Gli spaghetti alle vongole in bianco sono uno dei piatti di mare più conosciuti e diffusi della cucina regionale italiana. Le interpretazioni sono molteplici e variano da famiglia a famiglia anche perché non è una ricetta strettamente codificata.  Non essendoci paletti restrittivi ognuno l’interpreta un po’ come vuole anche se le differenze sono alquanto relative. C’è chi preferisce il pepe nero chi il peperoncino rosso fresco o secco. Molti le spolverano di prezzemolo crudo dopo averle impiattate, altri lo adoperano in cottura. Qualcuno le sfuma un po’ di vino bianco ma non tutti gradiscono. Per tutti vale però una regola generale, la cottura deve essere veloce. I piccoli frutti di mare devono rimanere umidi e non rinseccolirsi al calore altrimenti il piatto è irrimediabilmente rovinato. Non c’è niente di peggio che trovarsi sotto i denti delle vongole diventate gommose per un cottura troppo prolungata.

Altro insidioso nemico capace di rovinare gli spaghetti alle vongole in bianco è la sabbia a volte contenuta nei molluschi. Le vongole vanno ben lavate esternamente sotto un getto d’acqua corrente per ripulirne i gusci. Poi si lasciano a bagno una nottata in acqua e sale. Di norma questo è un buon rimedio anche se non ci assicura un risultato perfetto. Di fatto oltre a ciò non ci resta che scartare quelle che non si aprono perché contengono solo fanghiglia. Ultimo accorgimento filtrate il liquido emesso in fase d’apertura preferendo al colino due fogli di carta cucina. In questo modo saremo certi di bloccare ogni tipo d’impurità che finirebbe nella salsa di condimento.

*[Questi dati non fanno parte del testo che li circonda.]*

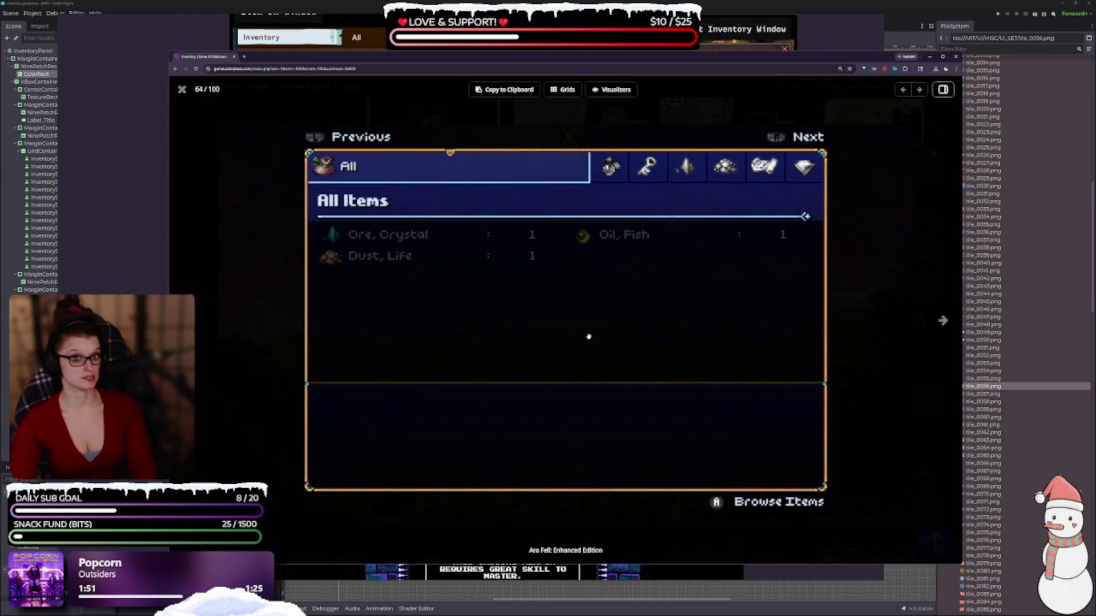
{"action": "key", "text": "Escape"}
{"action": "scroll", "coordinate": [777, 313], "scroll_direction": "down", "scroll_amount": 1}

Per un buon piatto di spaghetti alle vongole in bianco abbiamo di norma a disposizione 3 specie di molluschi. I lupini, le veraci false o filippine le veraci nostrali. I lupini sono dei bivalvi piccoli di colore chiaro e guscio senza rugosità ma di buon sapore. Le filippine che si riconoscono dal doppio sifone fuso si trovano sempre, sono di grossa taglia ed hanno un sapore molto intenso a volte quasi fastidioso. Le veraci nostrali sono praticamente introvabili e spuntano prezzi molto alti però organoletticamente sono le migliori. Si riconoscono dal sifone doppio ma con i due tubicini ben separati. Purtroppo le false veraci hanno ormai invaso il mercato per cui come in questo caso mi devo accontentare. Comunque alla fin fine anche con questa tipologia di mollusco si ricava un spaghettata più che rispettabile.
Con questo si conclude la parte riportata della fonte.